▶ [WORK INSTRUCTION]: Reproduce the complete set of records, exactly as they appear.

▶ [RECORDED INFORMATION]:
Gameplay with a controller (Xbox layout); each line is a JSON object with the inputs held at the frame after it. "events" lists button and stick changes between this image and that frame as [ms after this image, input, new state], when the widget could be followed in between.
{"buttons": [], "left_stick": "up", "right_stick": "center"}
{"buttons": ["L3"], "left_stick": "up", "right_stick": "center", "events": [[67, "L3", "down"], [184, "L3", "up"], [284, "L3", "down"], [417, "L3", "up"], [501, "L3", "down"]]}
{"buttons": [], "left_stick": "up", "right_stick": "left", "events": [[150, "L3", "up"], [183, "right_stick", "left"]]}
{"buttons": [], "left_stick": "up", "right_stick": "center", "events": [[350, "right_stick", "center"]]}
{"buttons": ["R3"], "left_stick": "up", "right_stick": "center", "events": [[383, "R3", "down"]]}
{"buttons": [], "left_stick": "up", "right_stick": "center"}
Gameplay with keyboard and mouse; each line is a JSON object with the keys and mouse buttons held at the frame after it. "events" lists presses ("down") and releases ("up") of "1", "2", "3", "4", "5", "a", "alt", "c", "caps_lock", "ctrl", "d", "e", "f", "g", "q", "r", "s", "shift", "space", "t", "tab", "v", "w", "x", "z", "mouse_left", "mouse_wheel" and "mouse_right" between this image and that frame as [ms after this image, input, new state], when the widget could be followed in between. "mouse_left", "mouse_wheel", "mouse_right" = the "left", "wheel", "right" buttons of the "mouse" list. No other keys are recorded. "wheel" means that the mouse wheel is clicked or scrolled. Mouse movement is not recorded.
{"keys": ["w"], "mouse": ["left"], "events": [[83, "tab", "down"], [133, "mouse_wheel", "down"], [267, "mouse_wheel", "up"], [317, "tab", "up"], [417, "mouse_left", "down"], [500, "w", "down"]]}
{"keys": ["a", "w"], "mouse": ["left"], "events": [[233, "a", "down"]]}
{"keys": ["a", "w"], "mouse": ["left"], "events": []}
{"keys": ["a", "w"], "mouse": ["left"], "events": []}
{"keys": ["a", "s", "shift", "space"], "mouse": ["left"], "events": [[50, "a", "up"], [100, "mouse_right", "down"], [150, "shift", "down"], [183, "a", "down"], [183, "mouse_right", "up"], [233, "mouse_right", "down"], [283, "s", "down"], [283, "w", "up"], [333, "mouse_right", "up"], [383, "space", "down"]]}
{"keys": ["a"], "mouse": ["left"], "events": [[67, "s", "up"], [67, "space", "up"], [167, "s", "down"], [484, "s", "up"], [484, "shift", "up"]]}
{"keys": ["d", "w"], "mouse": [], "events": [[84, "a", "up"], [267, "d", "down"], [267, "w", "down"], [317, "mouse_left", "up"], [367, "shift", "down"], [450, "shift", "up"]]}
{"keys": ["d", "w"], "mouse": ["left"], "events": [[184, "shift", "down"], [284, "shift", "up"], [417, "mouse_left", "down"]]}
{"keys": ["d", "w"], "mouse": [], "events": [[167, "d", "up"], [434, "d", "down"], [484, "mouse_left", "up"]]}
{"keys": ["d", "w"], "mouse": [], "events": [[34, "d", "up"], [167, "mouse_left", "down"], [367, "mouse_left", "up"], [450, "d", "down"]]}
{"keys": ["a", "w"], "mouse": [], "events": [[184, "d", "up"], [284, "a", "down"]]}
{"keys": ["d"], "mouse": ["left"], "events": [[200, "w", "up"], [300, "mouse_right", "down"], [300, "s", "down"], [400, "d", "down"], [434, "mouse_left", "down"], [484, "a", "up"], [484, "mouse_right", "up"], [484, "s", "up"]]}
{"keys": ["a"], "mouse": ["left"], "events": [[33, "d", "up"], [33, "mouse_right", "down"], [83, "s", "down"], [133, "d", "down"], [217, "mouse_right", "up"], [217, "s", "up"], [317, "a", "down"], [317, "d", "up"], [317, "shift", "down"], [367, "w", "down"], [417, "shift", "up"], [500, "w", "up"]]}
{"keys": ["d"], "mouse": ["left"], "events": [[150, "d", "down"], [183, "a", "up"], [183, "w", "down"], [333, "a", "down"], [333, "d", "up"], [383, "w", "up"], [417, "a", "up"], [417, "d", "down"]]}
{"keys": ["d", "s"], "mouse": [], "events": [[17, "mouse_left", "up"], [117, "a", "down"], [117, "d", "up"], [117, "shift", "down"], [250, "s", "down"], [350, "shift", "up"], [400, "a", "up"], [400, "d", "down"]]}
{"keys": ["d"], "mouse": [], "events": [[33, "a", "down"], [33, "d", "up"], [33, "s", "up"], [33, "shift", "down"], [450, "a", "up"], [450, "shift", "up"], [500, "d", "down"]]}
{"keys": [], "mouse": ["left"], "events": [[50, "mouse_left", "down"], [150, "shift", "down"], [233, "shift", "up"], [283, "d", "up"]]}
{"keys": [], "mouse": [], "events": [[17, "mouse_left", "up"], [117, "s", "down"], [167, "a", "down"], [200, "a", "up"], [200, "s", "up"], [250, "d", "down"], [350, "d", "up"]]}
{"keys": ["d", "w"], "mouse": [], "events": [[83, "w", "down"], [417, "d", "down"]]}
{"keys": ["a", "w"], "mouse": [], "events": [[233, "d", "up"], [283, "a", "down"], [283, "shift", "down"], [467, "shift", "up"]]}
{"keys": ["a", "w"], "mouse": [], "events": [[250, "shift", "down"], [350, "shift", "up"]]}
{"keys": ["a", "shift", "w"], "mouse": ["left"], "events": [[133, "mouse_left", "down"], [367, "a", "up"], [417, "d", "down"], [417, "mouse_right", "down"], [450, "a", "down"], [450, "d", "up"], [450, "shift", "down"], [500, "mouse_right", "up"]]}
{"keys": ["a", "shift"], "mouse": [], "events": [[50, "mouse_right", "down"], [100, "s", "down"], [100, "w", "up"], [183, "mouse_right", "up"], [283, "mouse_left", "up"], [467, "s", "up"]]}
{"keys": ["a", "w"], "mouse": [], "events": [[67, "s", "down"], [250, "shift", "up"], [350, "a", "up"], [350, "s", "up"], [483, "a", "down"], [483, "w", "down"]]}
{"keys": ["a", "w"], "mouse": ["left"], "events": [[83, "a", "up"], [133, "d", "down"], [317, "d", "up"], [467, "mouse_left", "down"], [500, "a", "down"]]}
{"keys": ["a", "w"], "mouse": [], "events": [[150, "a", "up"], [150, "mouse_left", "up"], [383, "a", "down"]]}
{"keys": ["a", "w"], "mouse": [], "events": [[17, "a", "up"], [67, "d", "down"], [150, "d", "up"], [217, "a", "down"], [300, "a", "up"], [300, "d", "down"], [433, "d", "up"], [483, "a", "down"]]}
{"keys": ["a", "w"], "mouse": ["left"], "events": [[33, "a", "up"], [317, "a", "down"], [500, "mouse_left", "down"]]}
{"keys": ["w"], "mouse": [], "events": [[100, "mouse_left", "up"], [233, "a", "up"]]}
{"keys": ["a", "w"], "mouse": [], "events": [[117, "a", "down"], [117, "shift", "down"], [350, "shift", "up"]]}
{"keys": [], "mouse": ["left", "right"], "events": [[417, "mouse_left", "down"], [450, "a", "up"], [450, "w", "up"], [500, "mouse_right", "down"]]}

▶ [RESPONSE TO THE EXERCISE]:
Gameplay with a controller (Xbox layout); each line is a JSON object with the inputs held at the frame after it. "events" lists button and stick changes between this image and that frame as [ms after this image, input, new state], when the widget could be followed in between.
{"buttons": [], "left_stick": "up", "right_stick": "center"}
{"buttons": ["L3"], "left_stick": "up", "right_stick": "center", "events": [[67, "L3", "down"], [184, "L3", "up"], [284, "L3", "down"], [417, "L3", "up"], [501, "L3", "down"]]}
{"buttons": [], "left_stick": "up", "right_stick": "left", "events": [[150, "L3", "up"], [183, "right_stick", "left"]]}
{"buttons": [], "left_stick": "up", "right_stick": "center", "events": [[350, "right_stick", "center"]]}
{"buttons": ["R3"], "left_stick": "up", "right_stick": "center", "events": [[383, "R3", "down"]]}
{"buttons": [], "left_stick": "up", "right_stick": "center"}
Gameplay with keyboard and mouse; each line is a JSON object with the keys and mouse buttons held at the frame after it. "events" lists presses ("down") and releases ("up") of "1", "2", "3", "4", "5", "a", "alt", "c", "caps_lock", "ctrl", "d", "e", "f", "g", "q", "r", "s", "shift", "space", "t", "tab", "v", "w", "x", "z", "mouse_left", "mouse_wheel" and "mouse_right" between this image and that frame as [ms after this image, input, new state], when the widget could be followed in between. "mouse_left", "mouse_wheel", "mouse_right" = the "left", "wheel", "right" buttons of the "mouse" list. No other keys are recorded. "wheel" means that the mouse wheel is clicked or scrolled. Mouse movement is not recorded.
{"keys": ["w"], "mouse": ["left"], "events": [[83, "tab", "down"], [133, "mouse_wheel", "down"], [267, "mouse_wheel", "up"], [317, "tab", "up"], [417, "mouse_left", "down"], [500, "w", "down"]]}
{"keys": ["a", "w"], "mouse": ["left"], "events": [[233, "a", "down"]]}
{"keys": ["a", "w"], "mouse": ["left"], "events": []}
{"keys": ["a", "w"], "mouse": ["left"], "events": []}
{"keys": ["a", "s", "shift", "space"], "mouse": ["left"], "events": [[50, "a", "up"], [100, "mouse_right", "down"], [150, "shift", "down"], [183, "a", "down"], [183, "mouse_right", "up"], [233, "mouse_right", "down"], [283, "s", "down"], [283, "w", "up"], [333, "mouse_right", "up"], [383, "space", "down"]]}
{"keys": ["a"], "mouse": ["left"], "events": [[67, "s", "up"], [67, "space", "up"], [167, "s", "down"], [484, "s", "up"], [484, "shift", "up"]]}
{"keys": ["d", "w"], "mouse": [], "events": [[84, "a", "up"], [267, "d", "down"], [267, "w", "down"], [317, "mouse_left", "up"], [367, "shift", "down"], [450, "shift", "up"]]}
{"keys": ["d", "w"], "mouse": ["left"], "events": [[184, "shift", "down"], [284, "shift", "up"], [417, "mouse_left", "down"]]}
{"keys": ["d", "w"], "mouse": [], "events": [[167, "d", "up"], [434, "d", "down"], [484, "mouse_left", "up"]]}
{"keys": ["d", "w"], "mouse": [], "events": [[34, "d", "up"], [167, "mouse_left", "down"], [367, "mouse_left", "up"], [450, "d", "down"]]}
{"keys": ["a", "w"], "mouse": [], "events": [[184, "d", "up"], [284, "a", "down"]]}
{"keys": ["d"], "mouse": ["left"], "events": [[200, "w", "up"], [300, "mouse_right", "down"], [300, "s", "down"], [400, "d", "down"], [434, "mouse_left", "down"], [484, "a", "up"], [484, "mouse_right", "up"], [484, "s", "up"]]}
{"keys": ["a"], "mouse": ["left"], "events": [[33, "d", "up"], [33, "mouse_right", "down"], [83, "s", "down"], [133, "d", "down"], [217, "mouse_right", "up"], [217, "s", "up"], [317, "a", "down"], [317, "d", "up"], [317, "shift", "down"], [367, "w", "down"], [417, "shift", "up"], [500, "w", "up"]]}
{"keys": ["d"], "mouse": ["left"], "events": [[150, "d", "down"], [183, "a", "up"], [183, "w", "down"], [333, "a", "down"], [333, "d", "up"], [383, "w", "up"], [417, "a", "up"], [417, "d", "down"]]}
{"keys": ["d", "s"], "mouse": [], "events": [[17, "mouse_left", "up"], [117, "a", "down"], [117, "d", "up"], [117, "shift", "down"], [250, "s", "down"], [350, "shift", "up"], [400, "a", "up"], [400, "d", "down"]]}
{"keys": ["d"], "mouse": [], "events": [[33, "a", "down"], [33, "d", "up"], [33, "s", "up"], [33, "shift", "down"], [450, "a", "up"], [450, "shift", "up"], [500, "d", "down"]]}
{"keys": [], "mouse": ["left"], "events": [[50, "mouse_left", "down"], [150, "shift", "down"], [233, "shift", "up"], [283, "d", "up"]]}
{"keys": [], "mouse": [], "events": [[17, "mouse_left", "up"], [117, "s", "down"], [167, "a", "down"], [200, "a", "up"], [200, "s", "up"], [250, "d", "down"], [350, "d", "up"]]}
{"keys": ["d", "w"], "mouse": [], "events": [[83, "w", "down"], [417, "d", "down"]]}
{"keys": ["a", "w"], "mouse": [], "events": [[233, "d", "up"], [283, "a", "down"], [283, "shift", "down"], [467, "shift", "up"]]}
{"keys": ["a", "w"], "mouse": [], "events": [[250, "shift", "down"], [350, "shift", "up"]]}
{"keys": ["a", "shift", "w"], "mouse": ["left"], "events": [[133, "mouse_left", "down"], [367, "a", "up"], [417, "d", "down"], [417, "mouse_right", "down"], [450, "a", "down"], [450, "d", "up"], [450, "shift", "down"], [500, "mouse_right", "up"]]}
{"keys": ["a", "shift"], "mouse": [], "events": [[50, "mouse_right", "down"], [100, "s", "down"], [100, "w", "up"], [183, "mouse_right", "up"], [283, "mouse_left", "up"], [467, "s", "up"]]}
{"keys": ["a", "w"], "mouse": [], "events": [[67, "s", "down"], [250, "shift", "up"], [350, "a", "up"], [350, "s", "up"], [483, "a", "down"], [483, "w", "down"]]}
{"keys": ["a", "w"], "mouse": ["left"], "events": [[83, "a", "up"], [133, "d", "down"], [317, "d", "up"], [467, "mouse_left", "down"], [500, "a", "down"]]}
{"keys": ["a", "w"], "mouse": [], "events": [[150, "a", "up"], [150, "mouse_left", "up"], [383, "a", "down"]]}
{"keys": ["a", "w"], "mouse": [], "events": [[17, "a", "up"], [67, "d", "down"], [150, "d", "up"], [217, "a", "down"], [300, "a", "up"], [300, "d", "down"], [433, "d", "up"], [483, "a", "down"]]}
{"keys": ["a", "w"], "mouse": ["left"], "events": [[33, "a", "up"], [317, "a", "down"], [500, "mouse_left", "down"]]}
{"keys": ["w"], "mouse": [], "events": [[100, "mouse_left", "up"], [233, "a", "up"]]}
{"keys": ["a", "w"], "mouse": [], "events": [[117, "a", "down"], [117, "shift", "down"], [350, "shift", "up"]]}
{"keys": [], "mouse": ["left", "right"], "events": [[417, "mouse_left", "down"], [450, "a", "up"], [450, "w", "up"], [500, "mouse_right", "down"]]}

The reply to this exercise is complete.